The management of the purchase took on a lot more importance in our household where several of my children have PTSD and anxiety. Most of my time and energy went into planning purchase and use and security of the gun and gun safe, so that it would be easily accessible in emergency but not so easily accessible to curious kids.

Because I still have a curious and impulsive son who struggles with perseverating behavior, I practice shooting and clean the gun while he’s not around. In fact, the purchase was such a nonevent to him that it hasn’t become a point of fixation. My daughters are split as to whether they are interested in shooting or not.
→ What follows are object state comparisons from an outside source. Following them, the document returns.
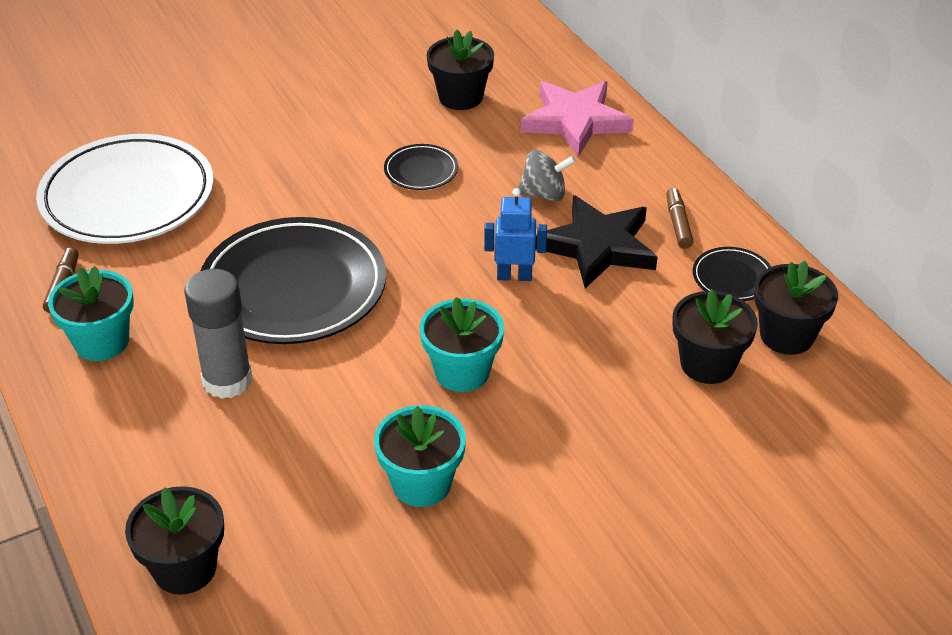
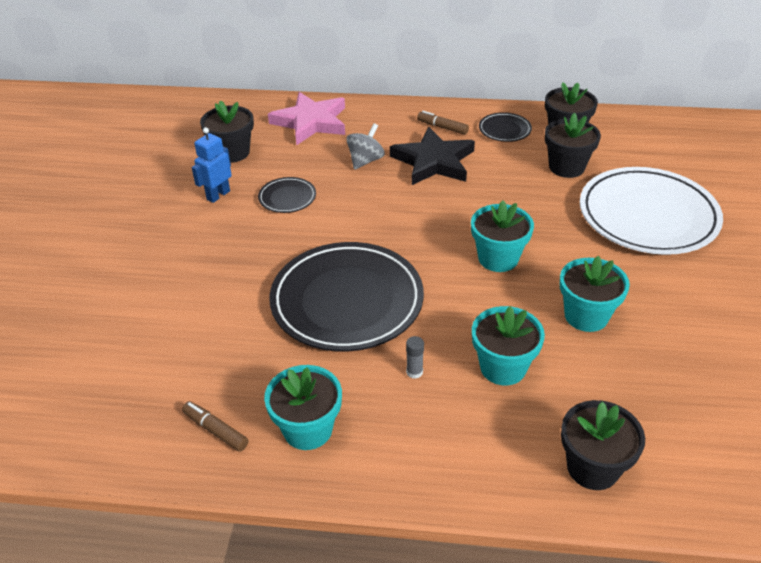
camera: 55 degrees left, 0 degrees up
(128, 197) = (147, 351): white plate -> white plate (647, 216)
(227, 380) = (414, 372): grey glue stick -> grey glue stick, size x0.41
(283, 444) = (503, 367): none -> turquoise flower pot
(514, 276) = (429, 202): blue robot -> blue robot (218, 195)

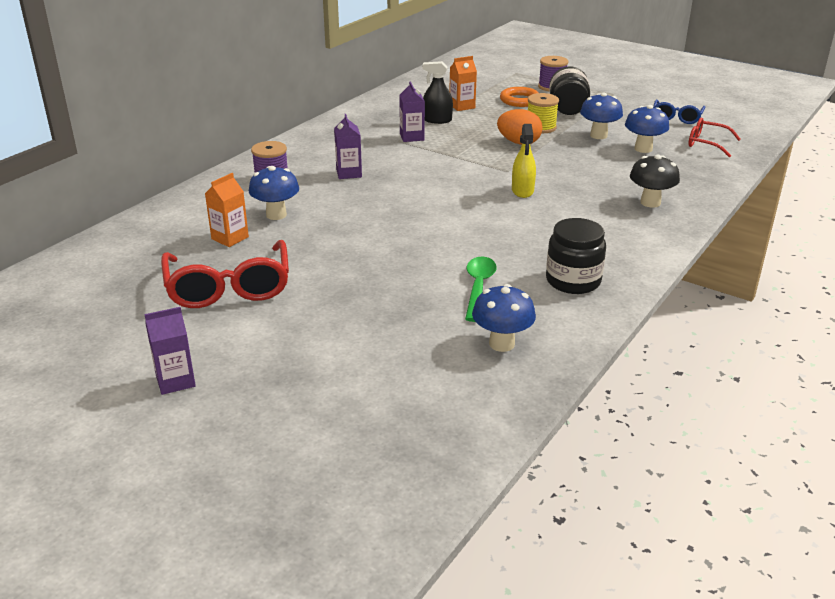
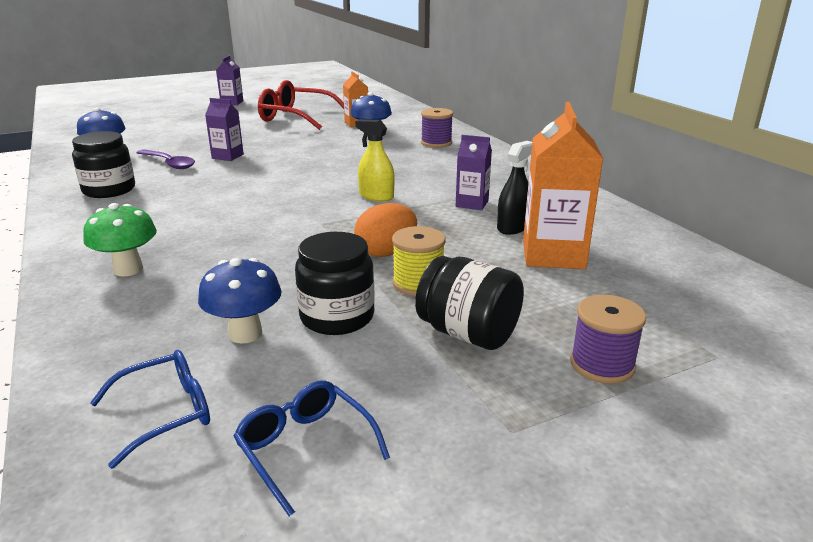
camera: 120 degrees right, 5 degrees down
(349, 173) = (414, 165): purple carton -> purple carton (227, 156)
(462, 106) = (553, 254): orange carton -> orange carton, size x1.78
(478, 287) = (169, 163): green spoon -> purple spoon
(520, 100) = (546, 305): orange ring -> none
(522, 191) = (269, 217): yellow spray bottle -> yellow spray bottle (376, 196)
(598, 135) = (337, 317): blue mushroom -> black jar
(650, 202) = (128, 269): black mushroom -> green mushroom
(707, 144) = (165, 413): red glasses -> blue glasses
Instead of focusing on gun ownership as the be-all and the end-all of our home security plan, it became just one more component. I researched home security and assessed our weaknesses. Each of our doorknobs was replaced with one with a higher security rating. I installed a surveillance camera with plans for expanding this system. I still have improvements to make but the biggest hurdle has already been crossed…my own sense of false security.  In light of the increased frequency, randomness, and unpredictability of recent terrorist events, personal and home defense has moved to the top of to do list.

The revolver ended up being a great first gun, easy to use and easy to care for. And once I was able to relax, I realized how much I really enjoy target shooting. I’ve even planned my next gun purchase. I still pray that I’ll never have to take a life in defense of my family or myself but I know that I’ll handle my gun safely and confidently if I ever need to use it.

How do you feel about guns in your house? Please feel free to share. As you can see, opinions can vary even within one person’s lifetime so there will be no judgment here.